Colli di Conegliano Refrontolo Passito Docg: raro nettare della Marca Trevigiana, da uve Marzemino di Refrontolo, appassite sui graticci. Moderatamente dolce, dalla gradevole acidità e dai sentori di mora. Clamoroso con il Tiramisù e la Sacher Torte.

Primitivo di Manduria Dolce Naturale Docg: da uve Primitivo 100%, spesso sovramaturate in pianta. Rubino intenso; al naso ciliegia in confettura e fichi secchi, finemente speziato. Le torte al cioccolato (anche in glassa) si rivelano ottime compagne di viaggio.

ALA Amarascato: Antico Liquorvino Amarascato; dedicato dal duca Enrico di Salaparuta alla moglie Sonia. Rosso da selezione di vini siciliani a lungo invecchiati in rovere, aromatizzato dall’infusione di foglie di marasca.

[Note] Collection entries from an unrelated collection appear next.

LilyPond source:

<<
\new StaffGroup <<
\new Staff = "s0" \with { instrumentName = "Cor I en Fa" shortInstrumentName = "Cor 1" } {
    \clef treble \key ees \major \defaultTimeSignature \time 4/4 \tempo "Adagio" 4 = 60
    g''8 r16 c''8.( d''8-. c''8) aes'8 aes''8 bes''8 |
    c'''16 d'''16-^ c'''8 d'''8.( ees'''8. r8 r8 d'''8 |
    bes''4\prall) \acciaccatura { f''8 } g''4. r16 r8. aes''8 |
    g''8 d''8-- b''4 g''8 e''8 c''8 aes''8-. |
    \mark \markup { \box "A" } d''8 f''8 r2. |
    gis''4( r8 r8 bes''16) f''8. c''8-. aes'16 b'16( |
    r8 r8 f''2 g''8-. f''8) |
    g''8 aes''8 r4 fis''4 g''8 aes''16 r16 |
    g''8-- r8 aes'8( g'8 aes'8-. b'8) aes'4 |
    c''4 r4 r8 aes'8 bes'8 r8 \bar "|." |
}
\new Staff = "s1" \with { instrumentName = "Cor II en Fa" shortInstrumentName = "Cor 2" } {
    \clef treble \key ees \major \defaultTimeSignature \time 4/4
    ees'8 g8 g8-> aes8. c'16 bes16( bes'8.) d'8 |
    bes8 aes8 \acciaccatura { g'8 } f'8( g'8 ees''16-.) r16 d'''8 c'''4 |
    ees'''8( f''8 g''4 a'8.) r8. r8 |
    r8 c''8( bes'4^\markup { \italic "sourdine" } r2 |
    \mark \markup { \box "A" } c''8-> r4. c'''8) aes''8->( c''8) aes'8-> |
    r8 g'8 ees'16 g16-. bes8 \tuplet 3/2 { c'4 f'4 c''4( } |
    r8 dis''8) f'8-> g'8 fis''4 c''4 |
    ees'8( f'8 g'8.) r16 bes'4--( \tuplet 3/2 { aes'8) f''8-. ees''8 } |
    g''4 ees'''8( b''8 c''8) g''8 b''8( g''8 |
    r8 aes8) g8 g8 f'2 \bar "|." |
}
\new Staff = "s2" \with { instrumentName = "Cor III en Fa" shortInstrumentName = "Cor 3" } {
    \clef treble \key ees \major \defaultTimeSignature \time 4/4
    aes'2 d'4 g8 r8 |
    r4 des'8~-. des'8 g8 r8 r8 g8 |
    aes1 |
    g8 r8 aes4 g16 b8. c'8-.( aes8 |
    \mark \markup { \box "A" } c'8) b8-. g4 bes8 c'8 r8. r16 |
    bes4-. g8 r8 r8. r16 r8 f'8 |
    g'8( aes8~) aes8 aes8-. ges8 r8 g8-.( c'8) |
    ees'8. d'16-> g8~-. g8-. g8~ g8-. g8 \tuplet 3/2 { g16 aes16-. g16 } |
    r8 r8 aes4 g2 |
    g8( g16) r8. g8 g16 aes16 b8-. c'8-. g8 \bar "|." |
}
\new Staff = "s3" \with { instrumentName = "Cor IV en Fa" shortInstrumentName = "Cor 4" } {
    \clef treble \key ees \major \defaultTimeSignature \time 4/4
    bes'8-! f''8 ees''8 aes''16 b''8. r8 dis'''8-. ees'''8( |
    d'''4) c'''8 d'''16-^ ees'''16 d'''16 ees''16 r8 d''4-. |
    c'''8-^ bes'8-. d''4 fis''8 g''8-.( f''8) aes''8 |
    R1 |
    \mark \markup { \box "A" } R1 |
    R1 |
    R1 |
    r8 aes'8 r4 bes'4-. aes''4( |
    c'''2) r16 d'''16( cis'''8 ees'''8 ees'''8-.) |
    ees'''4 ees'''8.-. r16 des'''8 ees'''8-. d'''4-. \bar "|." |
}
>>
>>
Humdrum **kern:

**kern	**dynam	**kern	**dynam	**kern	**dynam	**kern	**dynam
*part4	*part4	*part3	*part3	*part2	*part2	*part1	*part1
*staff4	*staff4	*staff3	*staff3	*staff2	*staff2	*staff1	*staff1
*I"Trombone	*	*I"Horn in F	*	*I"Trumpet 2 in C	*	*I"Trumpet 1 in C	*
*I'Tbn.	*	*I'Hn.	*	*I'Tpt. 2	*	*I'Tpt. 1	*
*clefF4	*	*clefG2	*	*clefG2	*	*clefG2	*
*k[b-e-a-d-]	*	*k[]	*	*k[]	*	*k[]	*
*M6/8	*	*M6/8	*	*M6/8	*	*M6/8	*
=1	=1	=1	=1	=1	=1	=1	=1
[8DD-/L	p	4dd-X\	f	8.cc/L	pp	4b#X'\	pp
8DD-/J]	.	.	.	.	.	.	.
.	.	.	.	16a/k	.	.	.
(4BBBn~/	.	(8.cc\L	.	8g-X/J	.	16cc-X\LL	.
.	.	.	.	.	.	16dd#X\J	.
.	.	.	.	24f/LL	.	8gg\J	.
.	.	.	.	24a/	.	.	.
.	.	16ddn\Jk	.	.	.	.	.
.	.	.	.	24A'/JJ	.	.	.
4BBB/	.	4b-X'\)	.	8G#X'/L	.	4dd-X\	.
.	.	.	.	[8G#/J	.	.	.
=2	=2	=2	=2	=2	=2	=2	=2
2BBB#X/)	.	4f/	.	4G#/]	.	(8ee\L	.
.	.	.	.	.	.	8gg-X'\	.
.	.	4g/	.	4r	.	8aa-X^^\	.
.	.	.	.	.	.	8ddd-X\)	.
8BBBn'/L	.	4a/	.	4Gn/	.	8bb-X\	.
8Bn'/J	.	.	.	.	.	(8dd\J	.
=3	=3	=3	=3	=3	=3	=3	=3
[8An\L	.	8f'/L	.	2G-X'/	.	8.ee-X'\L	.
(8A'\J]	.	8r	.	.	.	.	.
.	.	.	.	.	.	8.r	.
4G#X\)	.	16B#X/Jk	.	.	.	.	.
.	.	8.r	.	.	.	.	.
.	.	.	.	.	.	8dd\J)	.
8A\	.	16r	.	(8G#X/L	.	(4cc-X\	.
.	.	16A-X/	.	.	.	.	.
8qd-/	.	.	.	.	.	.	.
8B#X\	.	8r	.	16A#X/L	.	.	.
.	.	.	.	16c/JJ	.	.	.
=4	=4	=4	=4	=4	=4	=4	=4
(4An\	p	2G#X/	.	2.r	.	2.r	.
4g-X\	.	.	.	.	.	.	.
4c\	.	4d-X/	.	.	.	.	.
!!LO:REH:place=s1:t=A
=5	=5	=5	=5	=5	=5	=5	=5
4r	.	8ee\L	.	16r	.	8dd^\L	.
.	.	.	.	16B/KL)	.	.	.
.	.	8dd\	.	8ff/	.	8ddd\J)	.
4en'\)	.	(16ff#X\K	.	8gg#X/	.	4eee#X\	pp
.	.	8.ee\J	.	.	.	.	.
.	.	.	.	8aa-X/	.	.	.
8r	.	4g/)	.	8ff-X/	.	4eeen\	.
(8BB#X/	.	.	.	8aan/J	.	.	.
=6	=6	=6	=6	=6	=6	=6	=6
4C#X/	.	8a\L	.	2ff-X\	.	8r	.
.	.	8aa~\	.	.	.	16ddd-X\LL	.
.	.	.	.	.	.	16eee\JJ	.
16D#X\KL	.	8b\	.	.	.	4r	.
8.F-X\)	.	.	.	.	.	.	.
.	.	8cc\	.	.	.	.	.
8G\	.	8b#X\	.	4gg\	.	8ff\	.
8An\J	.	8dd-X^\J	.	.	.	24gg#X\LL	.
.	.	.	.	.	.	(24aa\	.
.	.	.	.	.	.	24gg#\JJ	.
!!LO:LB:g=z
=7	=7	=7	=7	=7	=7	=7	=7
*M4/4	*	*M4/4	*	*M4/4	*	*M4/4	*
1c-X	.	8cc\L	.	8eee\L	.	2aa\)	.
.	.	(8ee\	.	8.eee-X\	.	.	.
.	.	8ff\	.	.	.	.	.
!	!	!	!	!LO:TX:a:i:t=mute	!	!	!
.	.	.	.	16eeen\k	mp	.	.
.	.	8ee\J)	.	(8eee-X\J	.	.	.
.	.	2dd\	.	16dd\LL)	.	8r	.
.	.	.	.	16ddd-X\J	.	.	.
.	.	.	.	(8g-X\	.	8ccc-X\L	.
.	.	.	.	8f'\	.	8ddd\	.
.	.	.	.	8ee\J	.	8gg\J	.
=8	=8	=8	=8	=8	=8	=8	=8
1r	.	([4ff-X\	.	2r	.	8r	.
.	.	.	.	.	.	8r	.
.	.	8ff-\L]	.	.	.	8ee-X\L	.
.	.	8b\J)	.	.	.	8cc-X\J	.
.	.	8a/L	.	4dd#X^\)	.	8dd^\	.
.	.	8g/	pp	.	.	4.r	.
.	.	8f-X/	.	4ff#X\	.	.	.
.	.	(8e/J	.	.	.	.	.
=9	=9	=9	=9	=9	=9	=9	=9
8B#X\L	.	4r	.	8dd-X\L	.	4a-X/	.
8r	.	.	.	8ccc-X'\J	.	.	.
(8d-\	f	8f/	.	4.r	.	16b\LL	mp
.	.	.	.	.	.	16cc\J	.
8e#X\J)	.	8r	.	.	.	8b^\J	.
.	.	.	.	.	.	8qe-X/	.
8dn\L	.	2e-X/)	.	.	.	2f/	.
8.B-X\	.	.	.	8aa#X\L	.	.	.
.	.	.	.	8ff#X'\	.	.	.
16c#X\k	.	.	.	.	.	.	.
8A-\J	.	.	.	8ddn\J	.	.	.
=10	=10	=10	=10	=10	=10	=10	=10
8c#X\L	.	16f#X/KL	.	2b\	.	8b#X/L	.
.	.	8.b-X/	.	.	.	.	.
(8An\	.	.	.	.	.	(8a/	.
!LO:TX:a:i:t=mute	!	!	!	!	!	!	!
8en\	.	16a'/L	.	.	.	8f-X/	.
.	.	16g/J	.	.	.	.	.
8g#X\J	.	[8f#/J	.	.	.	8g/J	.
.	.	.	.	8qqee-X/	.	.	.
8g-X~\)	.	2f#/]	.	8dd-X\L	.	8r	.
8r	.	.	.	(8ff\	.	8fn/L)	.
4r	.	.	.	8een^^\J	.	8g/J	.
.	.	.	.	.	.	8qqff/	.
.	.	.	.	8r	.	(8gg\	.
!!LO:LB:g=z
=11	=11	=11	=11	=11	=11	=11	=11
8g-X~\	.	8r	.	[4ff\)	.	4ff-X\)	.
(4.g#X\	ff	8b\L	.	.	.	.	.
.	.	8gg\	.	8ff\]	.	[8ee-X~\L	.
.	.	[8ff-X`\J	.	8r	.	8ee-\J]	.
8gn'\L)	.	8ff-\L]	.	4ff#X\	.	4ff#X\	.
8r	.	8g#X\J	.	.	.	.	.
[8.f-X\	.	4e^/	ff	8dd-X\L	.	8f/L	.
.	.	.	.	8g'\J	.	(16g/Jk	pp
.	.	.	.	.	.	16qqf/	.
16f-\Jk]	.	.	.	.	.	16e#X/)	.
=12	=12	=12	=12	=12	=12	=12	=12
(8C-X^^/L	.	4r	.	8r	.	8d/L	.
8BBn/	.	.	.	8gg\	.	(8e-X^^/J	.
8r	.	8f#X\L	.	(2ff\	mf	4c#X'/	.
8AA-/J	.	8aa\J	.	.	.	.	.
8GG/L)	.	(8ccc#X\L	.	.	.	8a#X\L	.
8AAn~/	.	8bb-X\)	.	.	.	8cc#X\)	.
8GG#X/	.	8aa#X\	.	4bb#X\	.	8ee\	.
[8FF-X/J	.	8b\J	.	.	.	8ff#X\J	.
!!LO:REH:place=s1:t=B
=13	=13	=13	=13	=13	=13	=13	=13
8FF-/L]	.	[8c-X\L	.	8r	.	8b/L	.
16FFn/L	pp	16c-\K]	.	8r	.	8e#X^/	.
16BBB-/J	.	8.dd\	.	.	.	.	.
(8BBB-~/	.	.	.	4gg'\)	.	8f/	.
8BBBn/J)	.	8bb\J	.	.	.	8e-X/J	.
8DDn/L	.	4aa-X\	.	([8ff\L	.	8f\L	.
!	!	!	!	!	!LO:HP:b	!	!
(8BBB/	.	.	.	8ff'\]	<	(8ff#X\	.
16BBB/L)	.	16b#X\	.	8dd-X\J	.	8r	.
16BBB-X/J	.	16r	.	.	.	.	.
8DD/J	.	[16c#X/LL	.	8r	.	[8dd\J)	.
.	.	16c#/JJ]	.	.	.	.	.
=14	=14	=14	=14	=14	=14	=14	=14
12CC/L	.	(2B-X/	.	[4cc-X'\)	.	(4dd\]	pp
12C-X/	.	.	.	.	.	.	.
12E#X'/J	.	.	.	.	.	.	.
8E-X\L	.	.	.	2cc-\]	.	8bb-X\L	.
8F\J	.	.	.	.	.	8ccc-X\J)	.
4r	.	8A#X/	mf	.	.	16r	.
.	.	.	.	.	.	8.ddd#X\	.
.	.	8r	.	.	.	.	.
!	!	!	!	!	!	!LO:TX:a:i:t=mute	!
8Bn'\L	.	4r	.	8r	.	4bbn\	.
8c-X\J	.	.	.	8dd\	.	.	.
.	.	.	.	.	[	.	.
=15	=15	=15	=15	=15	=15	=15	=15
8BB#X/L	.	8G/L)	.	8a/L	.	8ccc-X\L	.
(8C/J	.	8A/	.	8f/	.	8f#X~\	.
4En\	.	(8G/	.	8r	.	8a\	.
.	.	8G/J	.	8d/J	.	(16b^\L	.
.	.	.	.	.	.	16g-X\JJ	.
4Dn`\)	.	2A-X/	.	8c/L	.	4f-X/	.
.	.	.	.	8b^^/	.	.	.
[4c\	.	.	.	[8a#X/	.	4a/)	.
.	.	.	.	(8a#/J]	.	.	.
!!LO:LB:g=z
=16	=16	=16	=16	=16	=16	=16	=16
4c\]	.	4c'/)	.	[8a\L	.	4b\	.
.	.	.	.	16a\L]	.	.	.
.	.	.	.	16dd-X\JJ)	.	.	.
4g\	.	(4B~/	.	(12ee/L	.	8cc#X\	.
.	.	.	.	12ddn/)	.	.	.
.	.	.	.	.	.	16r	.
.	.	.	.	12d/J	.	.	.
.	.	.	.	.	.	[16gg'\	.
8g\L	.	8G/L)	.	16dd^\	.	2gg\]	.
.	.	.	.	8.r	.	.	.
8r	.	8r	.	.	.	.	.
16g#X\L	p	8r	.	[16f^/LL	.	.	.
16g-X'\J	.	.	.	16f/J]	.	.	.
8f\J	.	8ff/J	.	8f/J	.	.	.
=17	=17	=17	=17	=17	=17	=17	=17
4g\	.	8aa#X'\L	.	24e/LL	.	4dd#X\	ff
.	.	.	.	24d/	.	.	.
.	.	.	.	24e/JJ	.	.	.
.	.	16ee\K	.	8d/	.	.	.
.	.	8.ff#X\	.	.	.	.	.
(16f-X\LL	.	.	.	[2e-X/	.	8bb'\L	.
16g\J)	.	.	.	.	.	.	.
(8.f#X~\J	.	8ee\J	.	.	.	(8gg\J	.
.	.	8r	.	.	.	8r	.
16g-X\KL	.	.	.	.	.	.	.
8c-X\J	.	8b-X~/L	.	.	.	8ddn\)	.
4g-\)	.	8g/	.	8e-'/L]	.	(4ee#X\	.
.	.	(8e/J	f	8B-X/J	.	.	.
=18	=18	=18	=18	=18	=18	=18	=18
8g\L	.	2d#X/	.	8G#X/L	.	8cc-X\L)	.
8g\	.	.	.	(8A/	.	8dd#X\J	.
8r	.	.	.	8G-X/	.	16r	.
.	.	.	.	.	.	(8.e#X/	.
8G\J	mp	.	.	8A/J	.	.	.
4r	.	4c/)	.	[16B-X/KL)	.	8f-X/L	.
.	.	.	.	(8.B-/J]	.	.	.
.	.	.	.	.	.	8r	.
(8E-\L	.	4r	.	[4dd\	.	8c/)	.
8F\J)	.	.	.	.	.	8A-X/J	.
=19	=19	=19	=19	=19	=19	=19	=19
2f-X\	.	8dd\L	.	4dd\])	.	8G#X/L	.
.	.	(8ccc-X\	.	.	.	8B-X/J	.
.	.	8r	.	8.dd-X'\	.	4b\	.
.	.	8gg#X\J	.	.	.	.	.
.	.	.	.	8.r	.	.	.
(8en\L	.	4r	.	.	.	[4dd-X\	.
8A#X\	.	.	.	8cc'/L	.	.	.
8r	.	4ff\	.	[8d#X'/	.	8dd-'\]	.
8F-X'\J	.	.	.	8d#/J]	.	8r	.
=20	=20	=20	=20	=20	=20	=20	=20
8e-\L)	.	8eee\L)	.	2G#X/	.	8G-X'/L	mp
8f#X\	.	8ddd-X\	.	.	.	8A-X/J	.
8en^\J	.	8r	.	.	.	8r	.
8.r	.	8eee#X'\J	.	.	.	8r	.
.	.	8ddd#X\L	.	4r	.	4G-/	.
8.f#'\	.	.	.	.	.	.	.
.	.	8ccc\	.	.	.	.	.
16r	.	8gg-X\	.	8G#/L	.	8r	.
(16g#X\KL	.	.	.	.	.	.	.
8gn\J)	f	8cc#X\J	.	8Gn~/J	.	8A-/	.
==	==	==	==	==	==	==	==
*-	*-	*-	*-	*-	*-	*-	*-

Serico, riflessi ambrati, note di amarena, marasca e mandorla. Ideale con tavolette di fondente al 70%-80%.

Banyuls AOC: vino dolce naturale del Roussillon. Base Grenache, con saldo di Grenache Gris, Carignan, Cinsault, Syrah e Mourvédre. Tipico è l’affinamento in damigiane di vetro esposte al sole. Ottimo sia per potenza zuccherina, sia per spina acida; si dimostra adatto a Profiteroles e Muffin al cioccolato.

Sherry Pedro Ximenes: dall’uva omonima, melassa pura. Alcuni produttori lo lasciano maturare in soleras per oltre 30 anni; viscoso, mogano opaco; olfattiva in esplosione di liquirizia e catrame. Cheesecake al cioccolato, mousse al doppio cioccolato.